◆ **EXERCISE REQUIREMENTS**: From the assignment instructions, print the passage between "M (Marriage) ∈" and "for the above network.", inclusive, word for word.

· For this assignment, you need to submit the following TWO files.

1. A written document (A single pdf only) covering all of the items described in the questions. All answers to the questions must be written in this document, i.e, not in the other files (code files) that you will be submitting. All the relevant results (outputs, figures) obtained by executing your R code must be included in this document.

For questions that involve mathematical formulas, you may write the answers manually (hand written answers), scan it to pdf and combine with your answer document. Submit a combined single pdf of your answer document.

2. A separate “.R” file or ‘.txt’ file containing your code (R-code script) that you implemented to produce the results. Name the file as “name-StudentID-Ass2- Code.R" (where `name' is replaced with your name - you can use your surname or first name, and StudentID with your student ID).

· All the documents and files should be submitted (uploaded) via SIT 743 Clouddeakin Assignment Dropbox by the due date and time.

· Zip files are NOT accepted. All two files should be uploaded separately to the CloudDeakin.

· E-mail or manual submissions are NOT allowed. Photos of the document are NOT

allowed.

=================================================================

Assignment tasks

Q1) [40 Marks]

Melbourne City council conducted a survey to study the relationship between the type of dwelling and the income profile of the people living in Melbourne city. A list of factors that influence the type of dwelling, along with their possible values, and a Bayesian network that represents the relationship between these factors (variables) are given below.

E (Education) ∈ {Graduate, Non-graduate}

G (Gender) ∈ { Male, Female}

A (Age) ∈ {35 or less, 35+ }

S (Salary) ∈ {$50k or less per annum, $50k+ per annum}

J (Job type) ∈ {Professional, Laborer, Student, Unemployed}

M (Marriage) ∈ {Married, Widowed, Single}

D (Dwelling) ∈ {Rent, Own house}

Figure 1

1.1) Write down the joint distribution P(E, G, S, J, A, M, D) for the above network.

1.2) Find the minimum number of parameters required to fully specify the distribution according to the above network.

1.3)

a) Write down a joint probability density function if there are no independence among the variables is assumed.

b) How many parameters are required, at a minimum, if there are no independencies among the variables is assumed?

c) Compare with the result of the above question (Q1.2) and comment.

1.4) The Melbourne city council, from a previous study, found out that the Marriage is conditionally independent of job type, given the salary and Age. The Melbourne city council wants to modify the Bayesian network given in Figure 1 by incorporating this new information. Assume now that the Marriage is conditionally independent of job type, given the salary and Age, perform the following.

a) What change will happen to the Bayesian network (shown in Figure 1) when the above assumption is considered. Draw the new Bayesian network considering the above assumption (you may draw this by hand).

b) Compute the change in the minimum number of parameters required for this new Bayesian network, compared to the minimum number of parameters required for the Bayesian network shown in Figure 1. Comment on the results.

1.5) d-separation method can be used to find two sets of independent or conditionally independent variables in a Bayesian network. Use the Bayesian network given in Figure 1 to answer the following:

For each of the statements/questions given below from (a) to (b), perform the following:

· List all the possible paths from the first (set of) node/s to the second (set of) node/s considered for the independence check.

◆ **MATERIAL SHOWN**:
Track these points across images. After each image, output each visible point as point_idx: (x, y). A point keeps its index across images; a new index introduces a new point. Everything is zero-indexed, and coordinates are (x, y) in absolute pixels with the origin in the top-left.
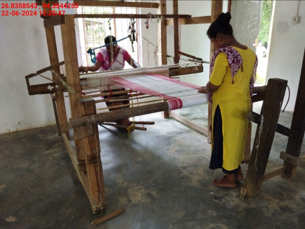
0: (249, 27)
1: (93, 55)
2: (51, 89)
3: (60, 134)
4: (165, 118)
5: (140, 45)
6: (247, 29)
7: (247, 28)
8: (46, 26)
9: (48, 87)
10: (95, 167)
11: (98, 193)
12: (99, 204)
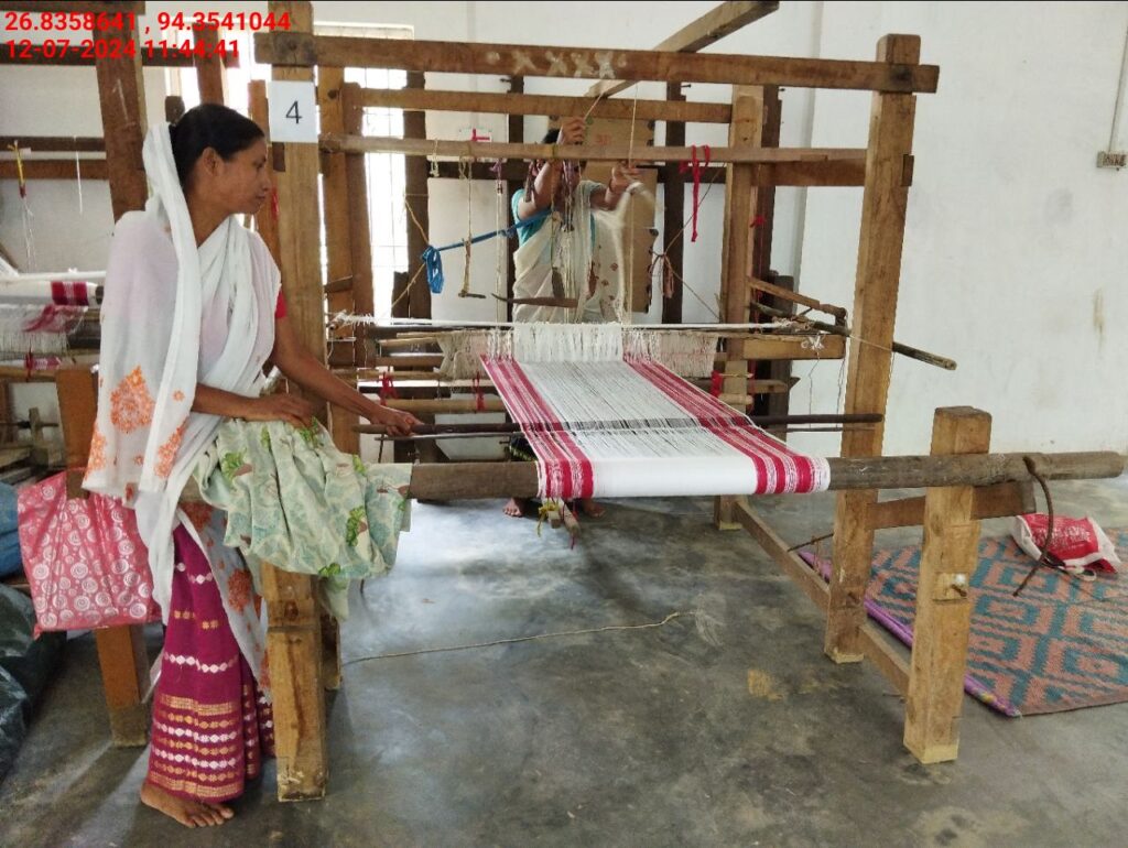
10: (290, 642)
11: (295, 733)
12: (300, 774)
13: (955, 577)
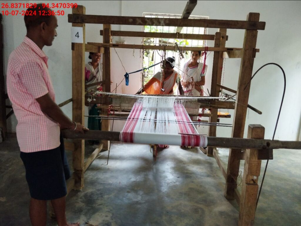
4: (208, 156)
13: (253, 177)
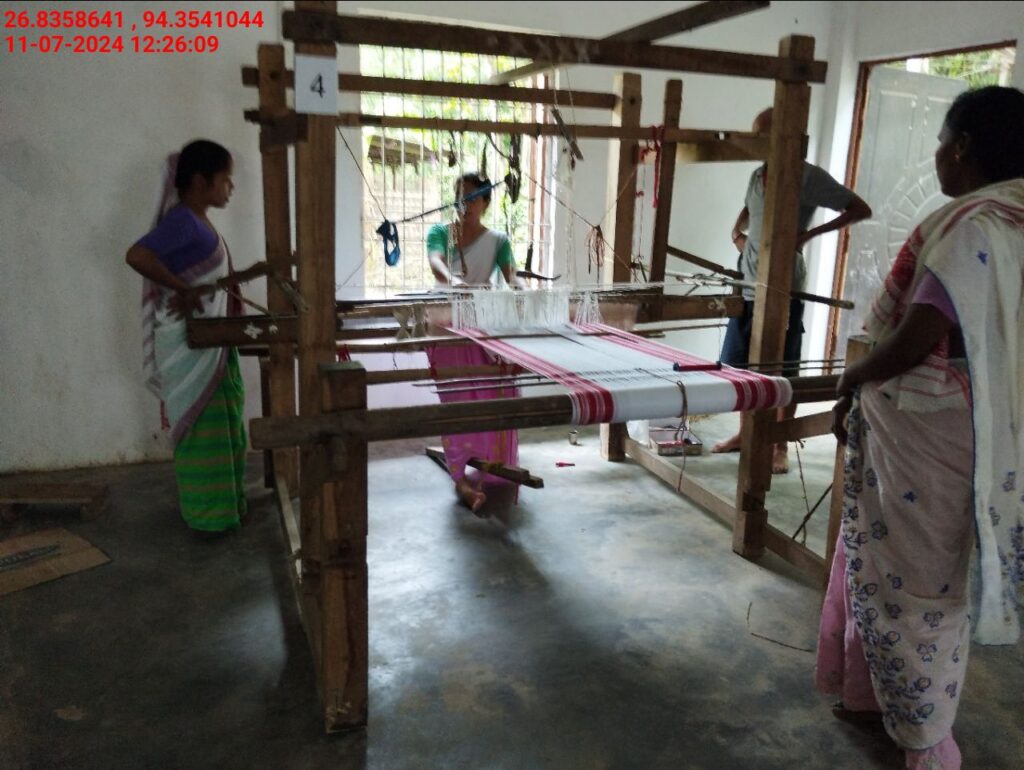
0: (921, 181)
1: (392, 240)
2: (254, 336)
3: (270, 482)
4: (611, 460)
5: (549, 221)
6: (917, 188)
7: (916, 185)
8: (264, 147)
9: (246, 328)
10: (346, 578)
11: (346, 667)
12: (348, 705)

◆ **COMPLETED TASK**:
M (Marriage) ∈ {Married, Widowed, Single}

D (Dwelling) ∈ {Rent, Own house}

Figure 1

1.1) Write down the joint distribution P(E, G, S, J, A, M, D) for the above network.